1) driver->shutdown() will be called during shut-down time at this time driver->remove() should not have been called.
2) driver->shutdown() is impossible to be called once driver->remove() was called.
3) for serdev, driver->remove() does not trigger call of driver->shutdown() since PM relevant poweroff is irrelevant with driver->shutdown() and i also don't find any PM relevant interfaces will call driver->shutdown().
i would like to explain issue B based on comments Zijun posted by public as below:
issue B actually happens during reboot and let me look at these steps boot -> enable BT -> disable BT -> reboot.
1) step boot will call driver->probe() to register hdev and the serdev is opened after boot.
2) step enable will call hdev->open() and the serdev will still in open state
3) step disable will call hdev->close() and the serdev will be closed after hdev->close() for machine with config which results in HCI_QUIRK_NON_PERSISTENT_SETUP is set.
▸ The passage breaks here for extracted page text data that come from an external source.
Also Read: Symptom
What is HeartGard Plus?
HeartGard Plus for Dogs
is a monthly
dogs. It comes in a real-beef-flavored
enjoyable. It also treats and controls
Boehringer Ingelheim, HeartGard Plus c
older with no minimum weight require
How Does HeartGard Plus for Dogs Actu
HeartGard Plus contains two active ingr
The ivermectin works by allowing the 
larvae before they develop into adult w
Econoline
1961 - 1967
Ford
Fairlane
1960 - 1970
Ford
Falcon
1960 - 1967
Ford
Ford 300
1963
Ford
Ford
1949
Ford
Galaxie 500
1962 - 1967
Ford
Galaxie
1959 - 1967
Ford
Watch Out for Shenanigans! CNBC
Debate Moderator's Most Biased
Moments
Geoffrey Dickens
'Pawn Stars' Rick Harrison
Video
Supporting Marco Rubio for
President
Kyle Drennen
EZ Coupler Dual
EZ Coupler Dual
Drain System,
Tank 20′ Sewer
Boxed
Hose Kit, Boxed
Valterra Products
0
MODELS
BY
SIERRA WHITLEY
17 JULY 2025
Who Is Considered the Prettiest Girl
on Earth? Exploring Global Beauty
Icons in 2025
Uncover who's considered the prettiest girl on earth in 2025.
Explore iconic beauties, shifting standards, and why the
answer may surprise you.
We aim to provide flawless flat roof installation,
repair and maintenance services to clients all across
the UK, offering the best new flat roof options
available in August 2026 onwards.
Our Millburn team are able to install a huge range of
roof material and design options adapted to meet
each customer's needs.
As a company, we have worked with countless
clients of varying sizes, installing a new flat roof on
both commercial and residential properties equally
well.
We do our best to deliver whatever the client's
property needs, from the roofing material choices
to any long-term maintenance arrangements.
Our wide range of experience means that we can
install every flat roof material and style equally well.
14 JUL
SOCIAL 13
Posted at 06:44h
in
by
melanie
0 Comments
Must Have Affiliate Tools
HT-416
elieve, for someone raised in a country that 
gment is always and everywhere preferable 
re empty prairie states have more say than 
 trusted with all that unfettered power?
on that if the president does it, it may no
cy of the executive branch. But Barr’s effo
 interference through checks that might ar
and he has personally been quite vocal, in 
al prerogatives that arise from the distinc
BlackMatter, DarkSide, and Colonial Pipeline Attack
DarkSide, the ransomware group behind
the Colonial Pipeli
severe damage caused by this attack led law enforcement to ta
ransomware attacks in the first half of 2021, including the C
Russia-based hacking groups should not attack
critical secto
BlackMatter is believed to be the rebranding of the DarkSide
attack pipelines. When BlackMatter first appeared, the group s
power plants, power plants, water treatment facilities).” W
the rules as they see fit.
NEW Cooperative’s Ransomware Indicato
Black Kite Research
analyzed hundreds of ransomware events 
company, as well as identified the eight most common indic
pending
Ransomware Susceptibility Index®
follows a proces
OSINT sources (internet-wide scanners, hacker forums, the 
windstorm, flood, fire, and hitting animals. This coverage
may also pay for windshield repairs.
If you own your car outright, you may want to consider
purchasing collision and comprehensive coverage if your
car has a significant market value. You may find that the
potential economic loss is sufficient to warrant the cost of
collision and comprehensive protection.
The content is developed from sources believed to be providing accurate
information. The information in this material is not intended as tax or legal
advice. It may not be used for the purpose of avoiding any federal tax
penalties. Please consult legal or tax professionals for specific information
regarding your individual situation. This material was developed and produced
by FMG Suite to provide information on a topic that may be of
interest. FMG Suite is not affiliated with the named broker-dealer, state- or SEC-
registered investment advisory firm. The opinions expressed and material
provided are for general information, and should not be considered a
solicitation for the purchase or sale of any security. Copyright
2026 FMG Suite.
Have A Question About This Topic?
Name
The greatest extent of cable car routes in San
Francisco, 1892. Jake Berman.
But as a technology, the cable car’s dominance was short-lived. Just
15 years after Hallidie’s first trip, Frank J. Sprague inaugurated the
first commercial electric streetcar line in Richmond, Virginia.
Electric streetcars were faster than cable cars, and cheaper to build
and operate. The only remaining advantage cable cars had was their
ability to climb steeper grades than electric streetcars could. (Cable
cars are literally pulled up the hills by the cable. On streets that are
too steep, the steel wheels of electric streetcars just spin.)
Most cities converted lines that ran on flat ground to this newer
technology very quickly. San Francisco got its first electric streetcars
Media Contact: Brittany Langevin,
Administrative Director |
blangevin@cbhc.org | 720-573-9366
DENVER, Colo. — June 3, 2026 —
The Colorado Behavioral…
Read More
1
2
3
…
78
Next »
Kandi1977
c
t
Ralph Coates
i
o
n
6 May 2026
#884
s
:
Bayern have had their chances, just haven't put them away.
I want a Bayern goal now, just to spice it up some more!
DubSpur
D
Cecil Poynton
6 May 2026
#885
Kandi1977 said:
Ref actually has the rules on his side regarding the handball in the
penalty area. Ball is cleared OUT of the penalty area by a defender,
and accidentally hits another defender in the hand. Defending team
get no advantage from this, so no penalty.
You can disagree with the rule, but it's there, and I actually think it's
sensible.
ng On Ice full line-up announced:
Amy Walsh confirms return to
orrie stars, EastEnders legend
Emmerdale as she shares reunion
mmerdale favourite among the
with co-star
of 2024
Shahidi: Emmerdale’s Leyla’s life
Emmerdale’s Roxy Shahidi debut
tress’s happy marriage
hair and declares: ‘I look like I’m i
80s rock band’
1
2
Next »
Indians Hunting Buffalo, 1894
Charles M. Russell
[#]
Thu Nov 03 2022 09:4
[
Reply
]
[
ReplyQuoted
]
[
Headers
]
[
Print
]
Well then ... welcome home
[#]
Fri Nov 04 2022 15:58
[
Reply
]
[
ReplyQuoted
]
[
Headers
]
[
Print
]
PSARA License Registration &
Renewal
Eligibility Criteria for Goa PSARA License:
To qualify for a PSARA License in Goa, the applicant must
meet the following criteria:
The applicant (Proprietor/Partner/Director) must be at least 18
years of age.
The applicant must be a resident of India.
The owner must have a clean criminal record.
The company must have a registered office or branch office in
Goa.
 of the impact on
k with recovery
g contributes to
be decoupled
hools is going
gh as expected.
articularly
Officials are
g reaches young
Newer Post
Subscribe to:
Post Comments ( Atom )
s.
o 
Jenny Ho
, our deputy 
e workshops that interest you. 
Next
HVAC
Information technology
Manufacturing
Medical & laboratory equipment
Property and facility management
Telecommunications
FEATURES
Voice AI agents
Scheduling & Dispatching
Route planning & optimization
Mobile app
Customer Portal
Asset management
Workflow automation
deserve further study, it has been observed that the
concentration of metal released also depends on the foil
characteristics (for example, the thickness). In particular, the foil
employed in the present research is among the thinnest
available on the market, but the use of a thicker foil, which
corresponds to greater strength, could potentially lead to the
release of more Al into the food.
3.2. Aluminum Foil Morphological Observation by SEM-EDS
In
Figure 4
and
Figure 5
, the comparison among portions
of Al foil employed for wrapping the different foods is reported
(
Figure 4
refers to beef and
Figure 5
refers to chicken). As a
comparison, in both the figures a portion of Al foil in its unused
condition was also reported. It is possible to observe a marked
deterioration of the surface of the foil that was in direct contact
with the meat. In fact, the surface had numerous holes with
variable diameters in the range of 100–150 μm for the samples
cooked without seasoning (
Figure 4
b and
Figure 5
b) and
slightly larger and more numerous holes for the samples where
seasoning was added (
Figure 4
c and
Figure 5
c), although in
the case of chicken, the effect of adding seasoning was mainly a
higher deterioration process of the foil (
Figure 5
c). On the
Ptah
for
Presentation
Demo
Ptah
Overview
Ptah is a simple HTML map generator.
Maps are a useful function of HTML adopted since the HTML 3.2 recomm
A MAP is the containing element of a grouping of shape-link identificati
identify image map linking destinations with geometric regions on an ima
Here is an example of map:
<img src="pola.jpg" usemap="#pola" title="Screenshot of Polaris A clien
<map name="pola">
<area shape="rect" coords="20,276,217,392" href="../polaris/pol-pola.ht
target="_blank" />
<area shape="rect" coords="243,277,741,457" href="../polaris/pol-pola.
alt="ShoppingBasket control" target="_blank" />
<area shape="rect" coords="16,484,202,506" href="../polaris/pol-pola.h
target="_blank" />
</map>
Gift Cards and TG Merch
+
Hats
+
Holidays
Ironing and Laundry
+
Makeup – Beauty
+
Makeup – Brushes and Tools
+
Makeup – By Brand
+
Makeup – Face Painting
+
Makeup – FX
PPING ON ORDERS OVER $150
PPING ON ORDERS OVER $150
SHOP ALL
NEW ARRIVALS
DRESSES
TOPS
4) step reboot will call qca_serdev_shutdown() which will flush and write the serdev which are closed by above step disable, so cause the UAF issue, namely, kernel crash issue.
so this issue is caused by commit B which close the serdev during hdev->close().
driver->remove() even is not triggered during above steps.
Commit C: 272970be3dab ("Bluetooth: hci_qca: Fix driver shutdown on closed serdev") this commit is to fix issue B which is actually caused by Commit B, but it has Fixes tag for Commit A. and it also introduces the regression issue A.